The team’s algorithm, called Dreamer, uses past experiences to build a model of the surrounding world. Dreamer also allows the robot to perform trial-and-error calculations in a computer program as opposed to the real world, predicting possible future outcomes of its potential actions. Because of this, it learns faster than just by doing. Once the robot learned to walk, it continued to learn to adapt to unexpected situations, such as resisting being knocked over by a stick.
“Teaching robots through trial and error is a difficult problem, made even more difficult by the long training time required for such education,” said Lerrel Pinto, an assistant professor of computer science at New York University who specializes in robotics. and machine learning. Dreamer shows that deep learning and world models can teach robots new skills in a very short time, he says.
Jonathan Hurst, a professor of robotics at Oregon State University, says the findings, which have not yet been peer-reviewed, show that “reinforcement learning will be a cornerstone in the future of robotic control.”
Removing the simulator from robot training has many benefits.

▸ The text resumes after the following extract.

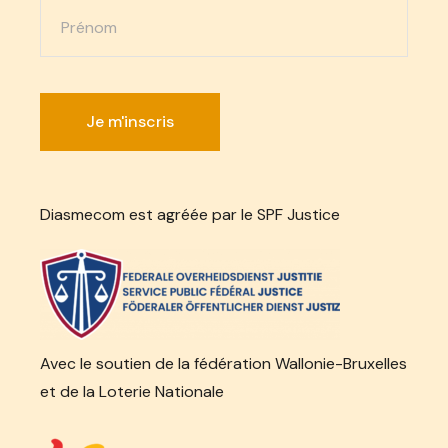
Diasmecom est agréée par le SPF Justice
Avec le soutien de la fédération Wallonie-Bruxelles
et de la Loterie Nationale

The algorithm could be useful for teaching robots how to learn skills in the real world and adapt to situations such as hardware failure, Hafner says, for example, a robot could learn to walk with a faulty motor in one leg.
The approach could also have huge potential for more complicated things like autonomous driving, which would require complex and expensive simulators, said Stefano Albrecht, an assistant professor of artificial intelligence at the University of Edinburgh. A new generation of reinforcement learning algorithms could “pick up super-fast in the real world how the environment works,” Albrecht says.